Of course there are no service guarantees, let alone entitlements. However, what is lacking here is the acknowledgement that the reported issue is a bug, and will be addressed in a future release. “this is open source” argument is too much of a cliche, isn’t it? I work with and contribute to open sources myself, and one thing I often see is a strong resistance and/or obliviousness to problem reports, and putting the onus squarely on the reporter as if it’s their fault having found an issue with the code.

@apatrida this issue is open for several months, and more than one person has reported it. Is there something else we need to do to get your attention and get it fixed?

Branch 2.10 now allows null to be treated as “use the default” value, but requires that you set a flag when creating the Kotlin module, otherwise the behavior stays as it was as the default behavior.

ObjectMapper().registerModule(KotlinModule(nullisSameAsDefault = true)

@apatrida if it is the kotlin module, it needs to be done the kotlin way.
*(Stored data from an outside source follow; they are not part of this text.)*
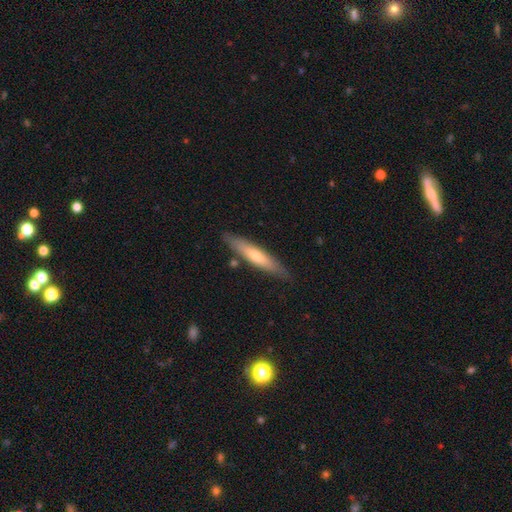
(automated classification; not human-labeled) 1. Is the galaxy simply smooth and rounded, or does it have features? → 55% smooth, 39% featured or disk, 5% star or artifact.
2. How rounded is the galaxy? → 89% cigar-shaped, 10% in between, 1% round.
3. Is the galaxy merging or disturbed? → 84% none, 11% minor disturbance, 3% merger, 2% major disturbance.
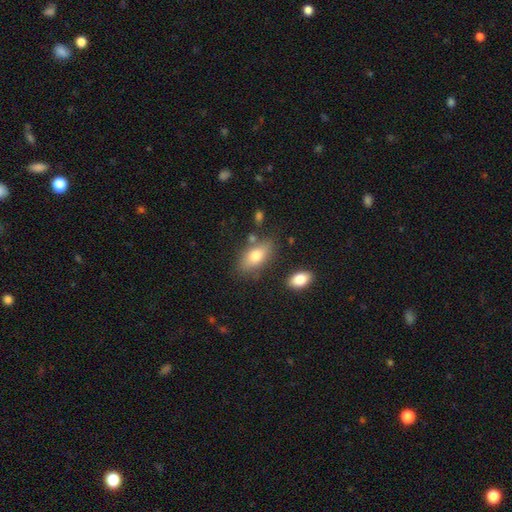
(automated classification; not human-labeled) This appears to be a smooth galaxy with no disk features (77%) that is in between round and cigar-shaped (88%). Merging: none (75%).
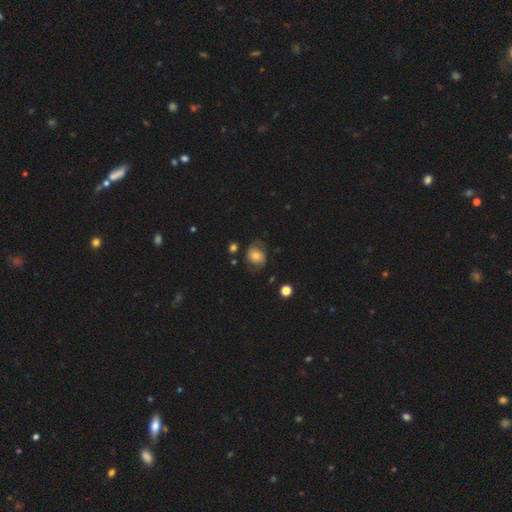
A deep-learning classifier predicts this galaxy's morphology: This is possibly a featured or disk galaxy (50%). Merging: likely none (64%).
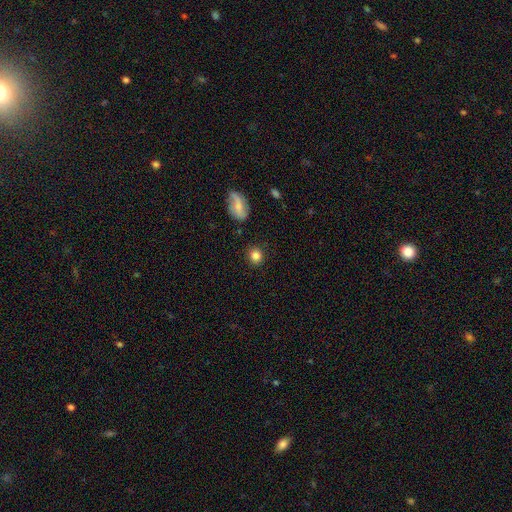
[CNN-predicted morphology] Smooth or featured: smooth — 83% (star or artifact — 10%)
How rounded: round — 86% (in between — 13%)
Merging: none — 87% (minor disturbance — 8%)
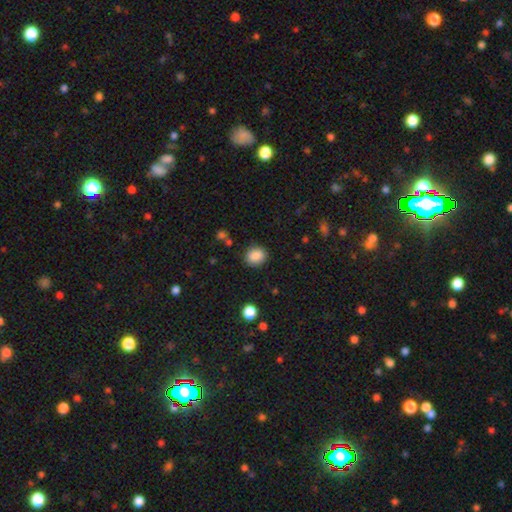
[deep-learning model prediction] smooth 86%, star or artifact 9%, featured or disk 4%. Down the decision tree: how rounded — round (70%); merging — none (86%).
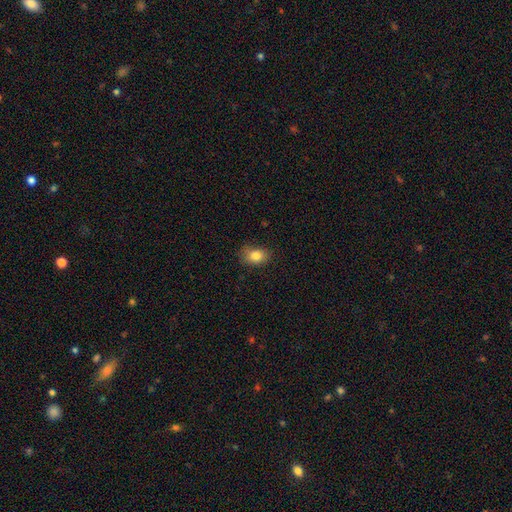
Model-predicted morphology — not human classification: Smooth or featured: smooth — 83% (star or artifact — 10%)
How rounded: in between — 72% (round — 27%)
Merging: none — 73% (minor disturbance — 21%)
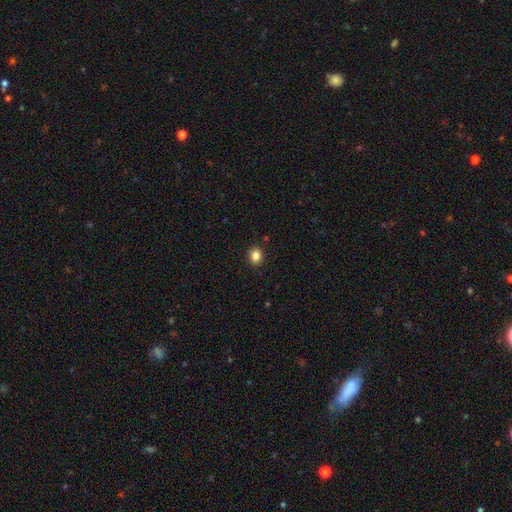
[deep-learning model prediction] Overall: smooth (84%). How rounded: round (62%; in between 37%). Merging: none (90%).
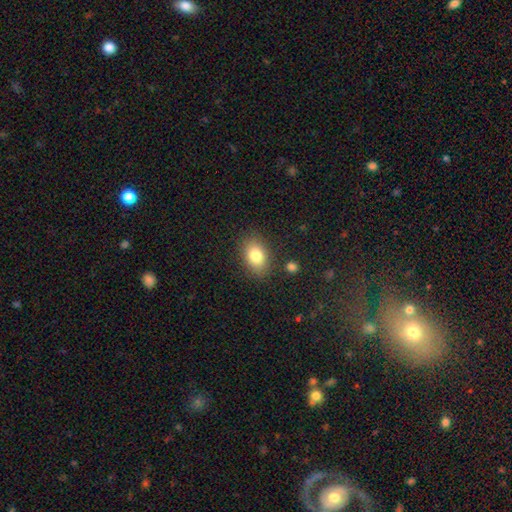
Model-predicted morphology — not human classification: Smooth or featured?
  - smooth: 81% *
  - featured or disk: 11%
  - star or artifact: 9%
How rounded?
  - in between: 81% *
  - round: 18%
  - cigar-shaped: 1%
Merging?
  - none: 83% *
  - minor disturbance: 11%
  - major disturbance: 3%
  - merger: 3%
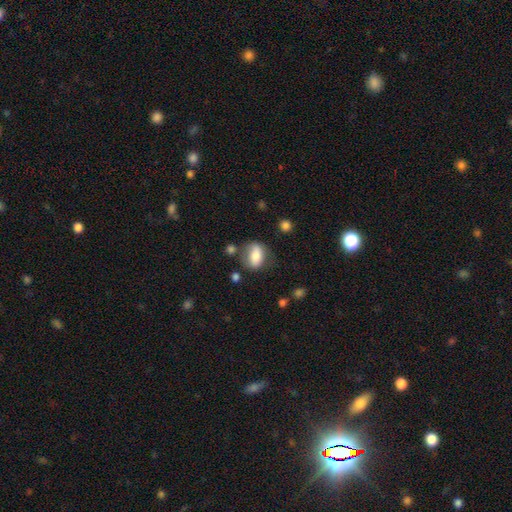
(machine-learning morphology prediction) Smooth or featured?
  - smooth: 69% *
  - featured or disk: 23%
  - star or artifact: 8%
How rounded?
  - in between: 75% *
  - round: 20%
  - cigar-shaped: 4%
Merging?
  - none: 59% *
  - minor disturbance: 23%
  - major disturbance: 11%
  - merger: 7%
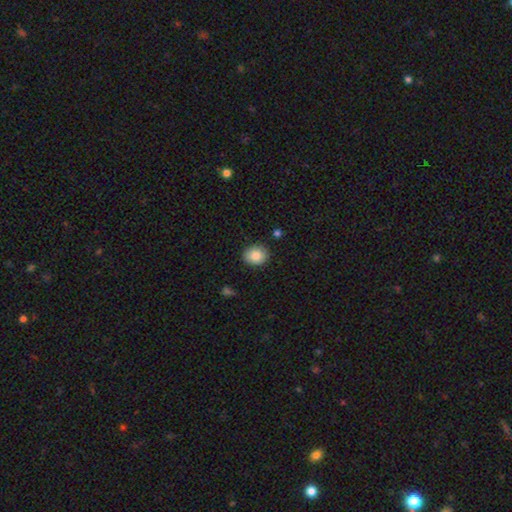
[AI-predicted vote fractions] Smooth or featured: smooth — 85% (star or artifact — 8%)
How rounded: round — 66% (in between — 33%)
Merging: none — 86% (minor disturbance — 10%)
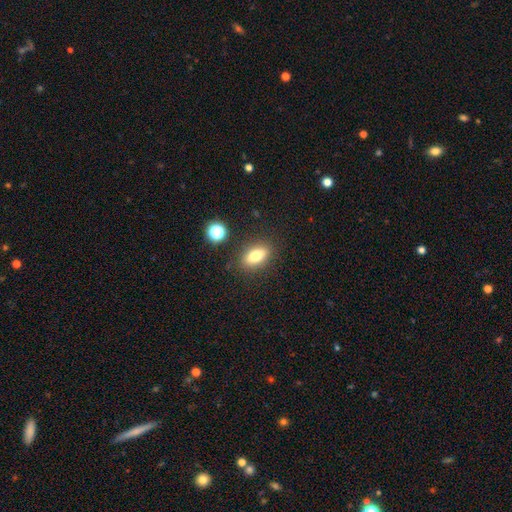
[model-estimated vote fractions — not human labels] Smooth or featured? smooth (77%)
How rounded? in between (80%)
Merging? none (85%)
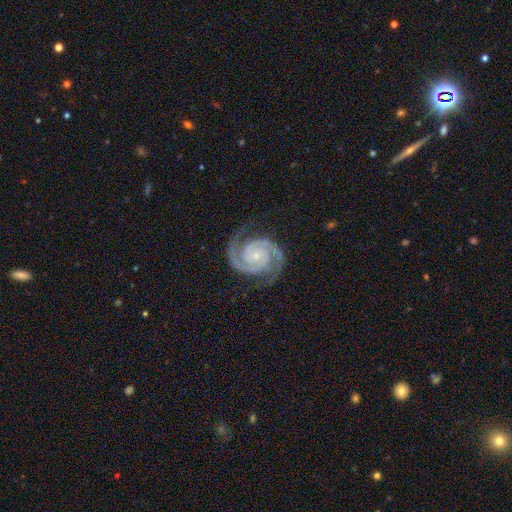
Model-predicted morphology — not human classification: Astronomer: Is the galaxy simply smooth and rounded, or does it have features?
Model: featured or disk — 94%.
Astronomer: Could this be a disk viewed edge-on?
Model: no — 98%.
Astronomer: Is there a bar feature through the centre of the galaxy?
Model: no — 74%.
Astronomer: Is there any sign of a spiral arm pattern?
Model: yes — 99%.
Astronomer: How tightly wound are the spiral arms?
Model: tight — 58% (runner-up: medium, 38%).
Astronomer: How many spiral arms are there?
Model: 2 — 93%.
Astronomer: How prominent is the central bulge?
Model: small — 76%.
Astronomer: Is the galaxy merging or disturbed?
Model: none — 82%.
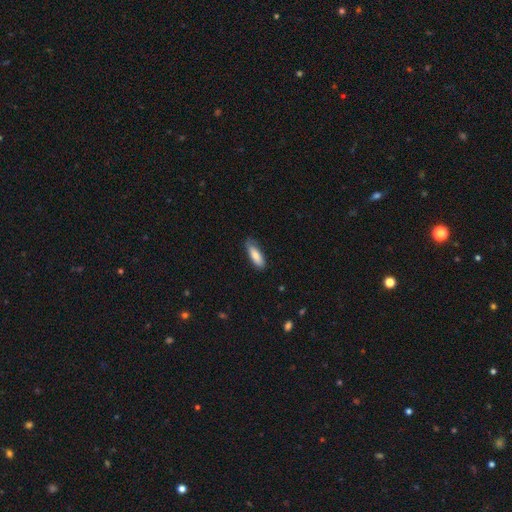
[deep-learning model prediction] smooth_or_featured: smooth (p=0.81) [alt: featured or disk p=0.13]
how_rounded: in between (p=0.56) [alt: cigar-shaped p=0.43]
merging: none (p=0.71) [alt: minor disturbance p=0.24]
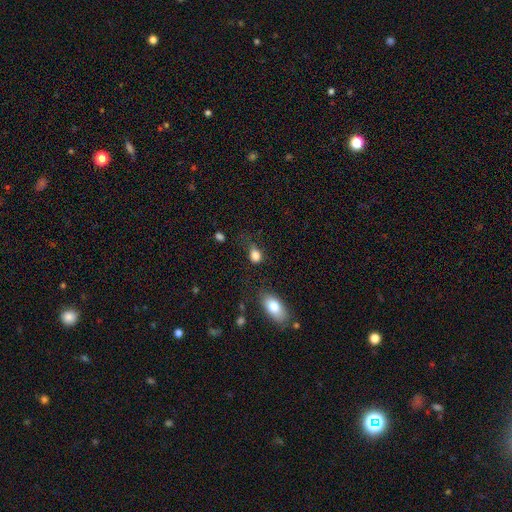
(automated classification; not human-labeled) Smooth or featured?
  - smooth: 83% *
  - star or artifact: 10%
  - featured or disk: 7%
How rounded?
  - in between: 62% *
  - round: 35%
  - cigar-shaped: 3%
Merging?
  - none: 47% *
  - minor disturbance: 29%
  - major disturbance: 20%
  - merger: 5%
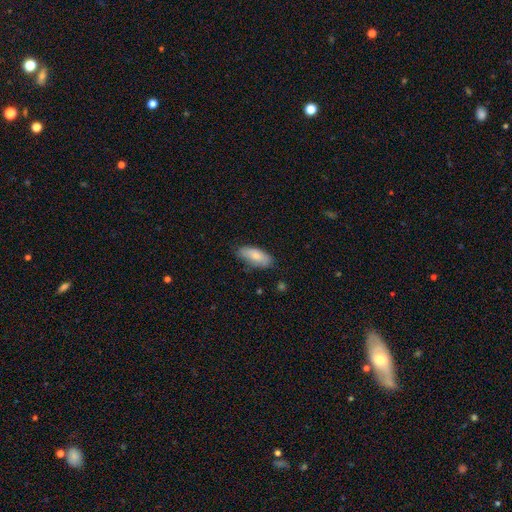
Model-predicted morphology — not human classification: smooth_or_featured: smooth (p=0.77) [alt: featured or disk p=0.17]
how_rounded: in between (p=0.84) [alt: cigar-shaped p=0.14]
merging: none (p=0.75) [alt: minor disturbance p=0.21]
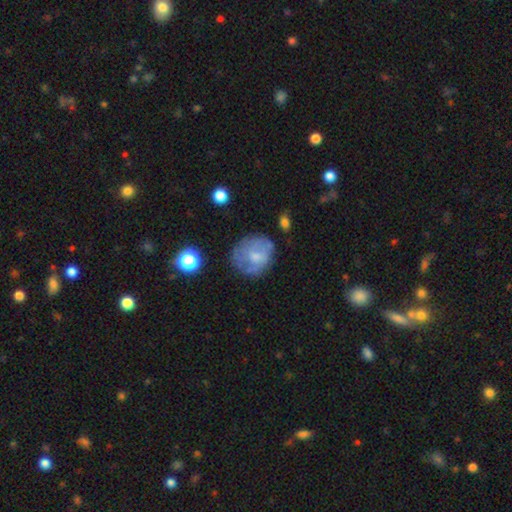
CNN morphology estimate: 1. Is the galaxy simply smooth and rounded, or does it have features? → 49% smooth, 42% featured or disk, 9% star or artifact.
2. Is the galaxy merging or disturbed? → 60% none, 24% minor disturbance, 13% major disturbance, 3% merger.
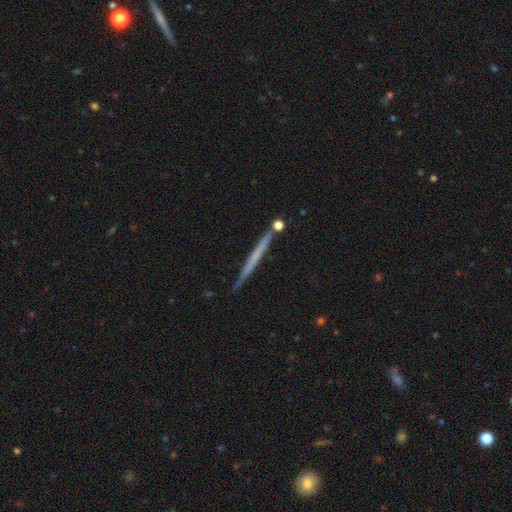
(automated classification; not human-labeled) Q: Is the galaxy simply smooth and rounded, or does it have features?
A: featured or disk — 51%.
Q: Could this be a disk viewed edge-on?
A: yes — 97%.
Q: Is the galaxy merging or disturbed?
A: none — 87%.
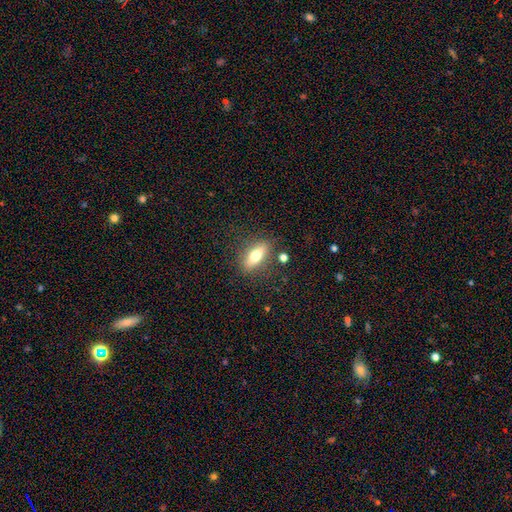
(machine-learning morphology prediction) Smooth or featured: smooth — 63% (featured or disk — 29%)
How rounded: in between — 65% (cigar-shaped — 31%)
Merging: none — 82% (minor disturbance — 11%)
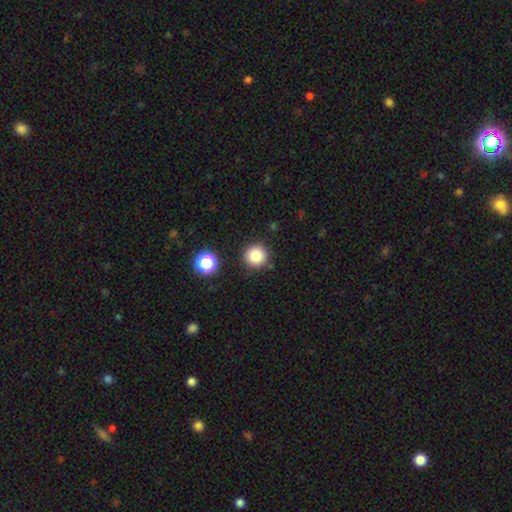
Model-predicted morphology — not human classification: Q: Smooth or featured?
A: smooth (83%); runner-up: star or artifact (12%)
Q: How rounded?
A: round (95%); runner-up: in between (4%)
Q: Merging?
A: none (87%); runner-up: minor disturbance (8%)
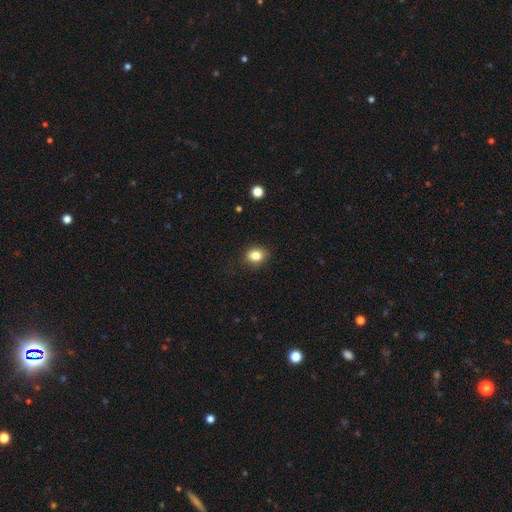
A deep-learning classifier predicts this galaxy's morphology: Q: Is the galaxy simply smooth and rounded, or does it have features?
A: smooth — 83%.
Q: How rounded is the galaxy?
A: in between — 54%.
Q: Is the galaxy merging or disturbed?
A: none — 82%.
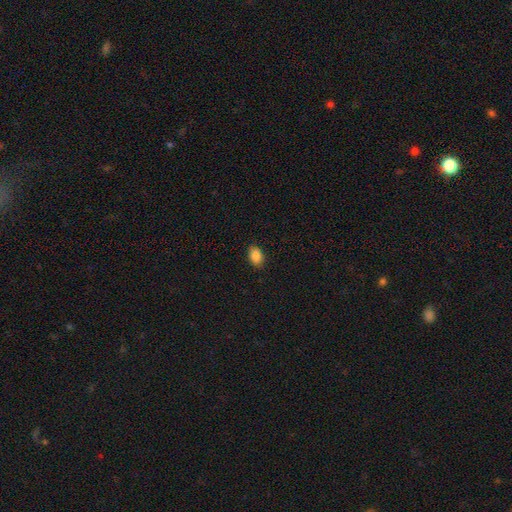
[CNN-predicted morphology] The model was most divided on "how rounded": in between: 81%, round: 18%, cigar-shaped: 1%. More confident: smooth or featured — smooth (88%); merging — none (85%).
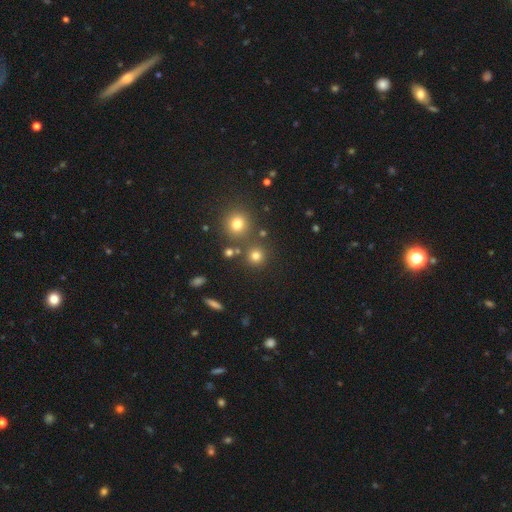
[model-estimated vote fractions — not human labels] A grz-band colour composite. It shows a smooth galaxy with no disk features (75%) that is round (92%). Merging: none (81%).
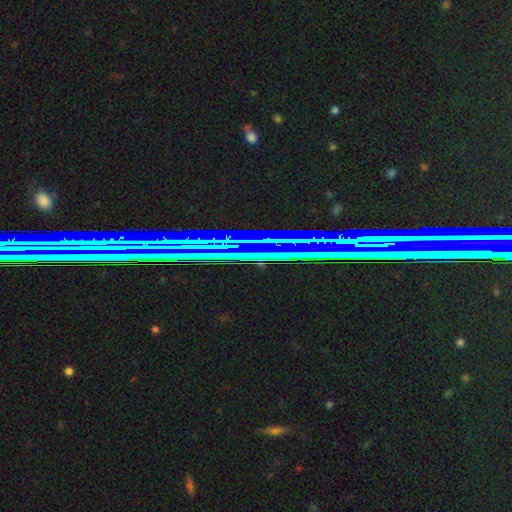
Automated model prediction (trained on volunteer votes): Morphology: type=star or artifact (75%).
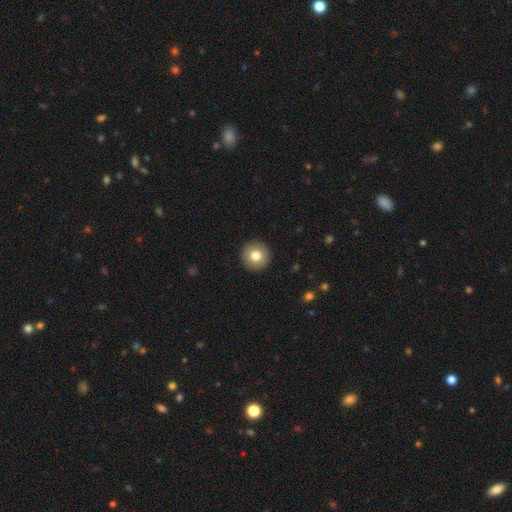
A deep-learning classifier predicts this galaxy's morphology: Overall: smooth (79%). How rounded: round (96%). Merging: none (93%).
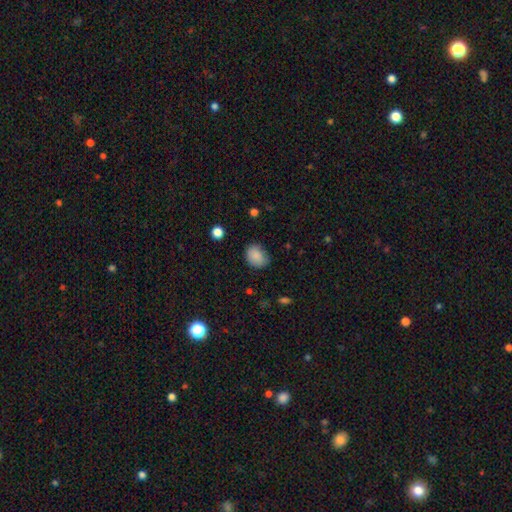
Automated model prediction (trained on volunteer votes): Overall: smooth (86%). How rounded: in between (57%; round 42%). Merging: none (71%).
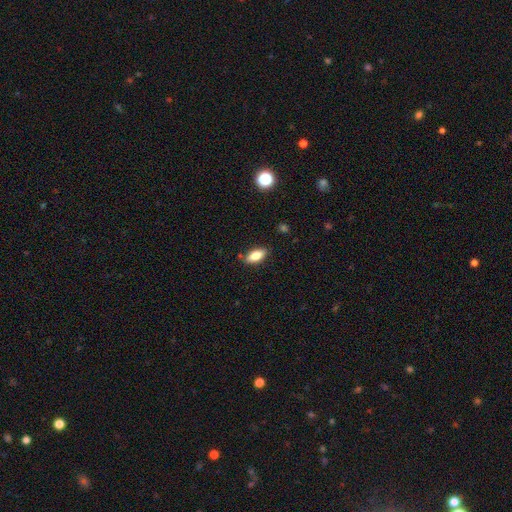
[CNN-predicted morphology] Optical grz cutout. It shows a smooth galaxy with no disk features (80%) that is in between round and cigar-shaped (85%). Merging: none (84%).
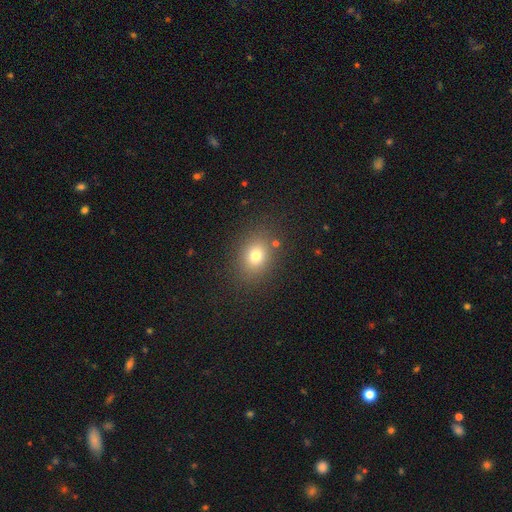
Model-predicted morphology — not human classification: smooth-or-featured: smooth: 74% | star or artifact: 15% | featured or disk: 11%
  how-rounded: in between: 51% | round: 48% | cigar-shaped: 1%
  merging: none: 83% | minor disturbance: 10% | major disturbance: 4% | merger: 3%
Nullable type should not be forced to use to solve the problem here. You can argue using default value explicitly can solve my problem but it would be much nicer the kotlin module can do it for us, as there are default convention values like “”, emptyMap() that one would usually use when declaring a member variable. So we can type less characters and be more productive

@asarkar And yet you are asking for specific actions, trying to read motivations into lack of updates, most easily explained by lack of time to spend.

As to “this is open source”… It is literally something maintainers do for free, and has to compete with other priorities. As you probably know well given your work in field of OSS.

I’m having a similar problem with Map<k,v> type. The exception will be thrown when the map property doesn’t exist in the json string.

For deserilization In kotlin, probably it is reasonable to have an default value assigned to none-nullable types as the none-nullable types are encouraged at the kotlin language level. It should be acceptable.

A set of defaults in my opinion:

String: ""
Map<k,v>: emptyMap()
MutableMap<k,v>: mutableMapOf()
Number: 0
...

Leaving a comment here because this is the first result on Google for this issue. I was having a problem on Android where I would get these errors only at runtime. I had unit tests to verify that jackson and jackson-module-kotlin could handle the types I was using, so I was very confused.

In the end, I needed to add additional proguard rules. Apparently something was getting stripped out during the Android build that jackson needs.

# Without these lines, jackson will fail to create any immutable/nonnull kotlin classes
-keep class kotlin.** { *; }
-keep class kotlin.Metadata { *; }
-dontwarn kotlin.**
-keepclassmembers class **$WhenMappings {
    <fields>;
}
-keepclassmembers class kotlin.Metadata {
    public <methods>;
}
-assumenosideeffects class kotlin.jvm.internal.Intrinsics {
    static void checkParameterIsNotNull(java.lang.Object, java.lang.String);
}

I’d be strongly against Jackson inventing defaults for properties and covering up for them being missing in the input. If a property defaults to emptyMap() when not specified, a constructor parameter default is a precise way of specifying that, no magic “implicit defaults” needed or desired.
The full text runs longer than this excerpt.